Adriana Kristina Leon (born October 2, 1992) is a Canadian professional soccer player who plays as a winger for English Women's Super League club Manchester United and the Canadian national team.

She previously played college soccer for NCAA Division I programs Notre Dame Fighting Irish and Florida Gators before playing professionally for the Boston Breakers, Chicago Red Stars, Western New York Flash, Sky Blue FC and Seattle Reign in the NWSL, Swiss club FC Zürich in the Nationalliga A, and West Ham United of the English Women's Super League. Leon made her senior international debut in 2012, and has represented Canada at two FIFA Women's World Cup tournaments and won Olympic gold at Tokyo 2020.

Early life
Born in Mississauga, Ontario, Leon was raised in Maple and moved with her family to King City in 2010 at the age of 16. Her extended family holds a controlling share of Canadian furniture store Leon's. Leon began figure skating before taking up ice hockey at the age of 10, playing seven seasons of minor hockey up to Midget AA level. In her final season she won both the Provincial Women's Hockey League title and a gold medal at the Ontario Women's Hockey Association provincial championships with a Toronto Jr. Aeros team that also consisted of future Canada ice hockey internationals Jill Saulnier and Erin Ambrose. While at The Country Day School, Leon played soccer, volleyball and rugby, earning the rugby team's MVP honour in 2009. She played youth soccer for Vaughan SC, Brams United and Mississauga Falcons.
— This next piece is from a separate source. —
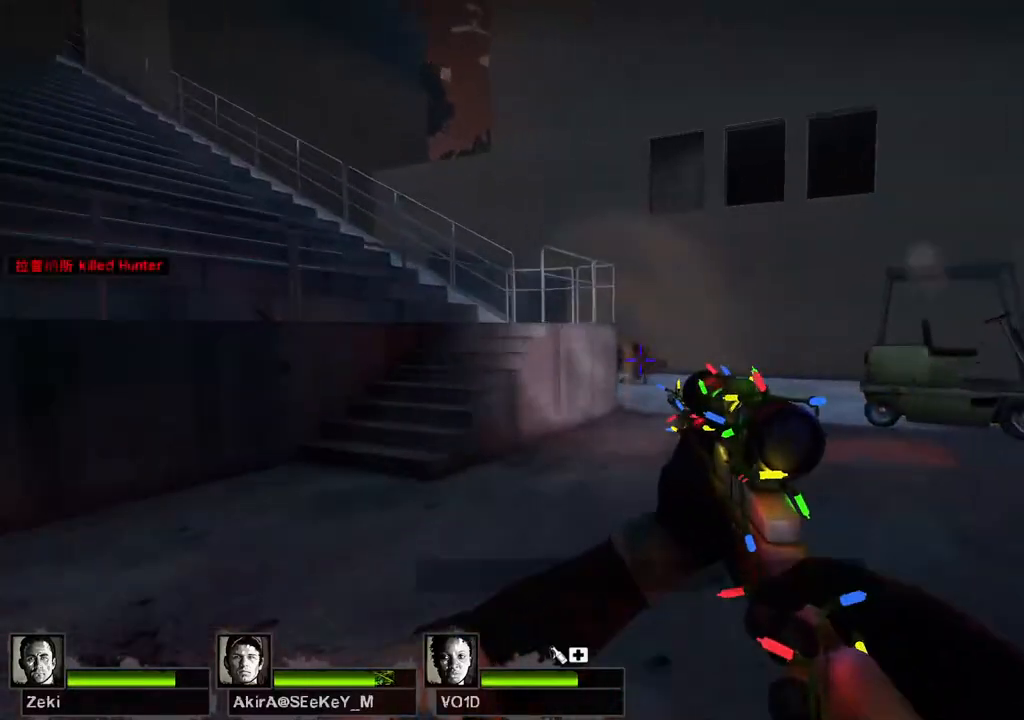
{"keys": ["w"], "events": []}
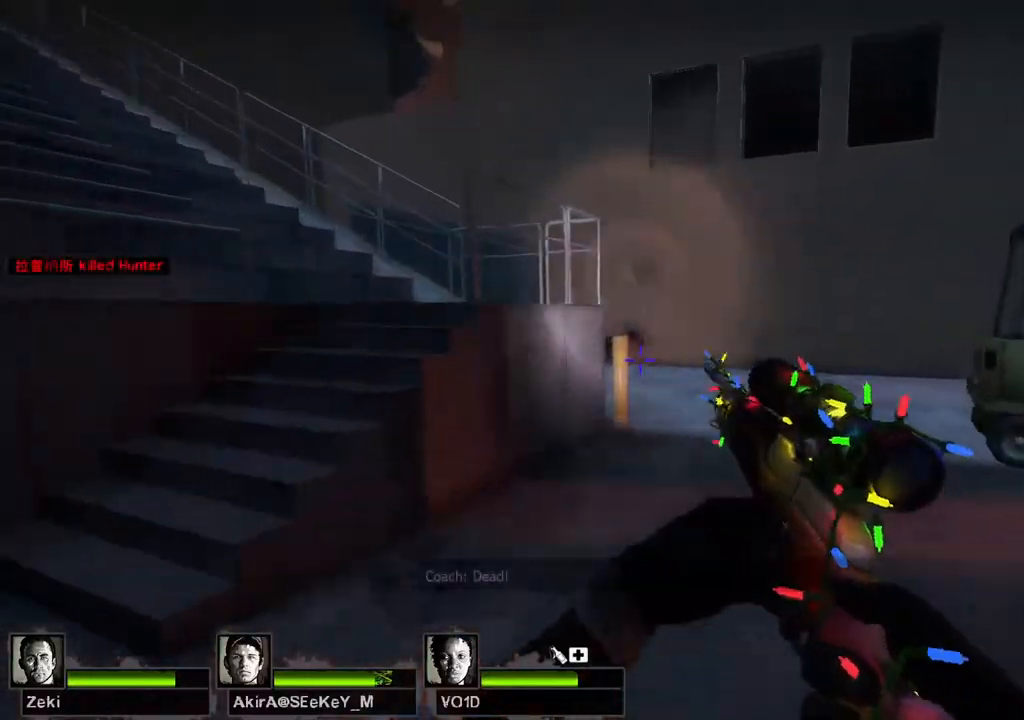
{"keys": ["a"], "events": [[17, "space", "down"], [50, "d", "down"], [50, "w", "up"], [150, "space", "up"], [267, "a", "down"], [317, "d", "up"]]}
In 2009, Leon was part of the Team Ontario squad that won bronze at the Canada Summer Games and finished as the tournament's top scorer with seven goals in five matches having scored in every game.

College career
Leon accepted an athletic scholarship to attend the University of Notre Dame and played for the Notre Dame Fighting Irish women's soccer team in 2010 and 2011. As a freshman she made 23 appearances and scored four goals. In the 2010 College Cup final she came off the bench to score the lone goal in a 1–0 victory over the Stanford Cardinal and was named to the All-Tournament Team. As a sophomore, she was joint-second for the team lead with six goals in 20 appearances.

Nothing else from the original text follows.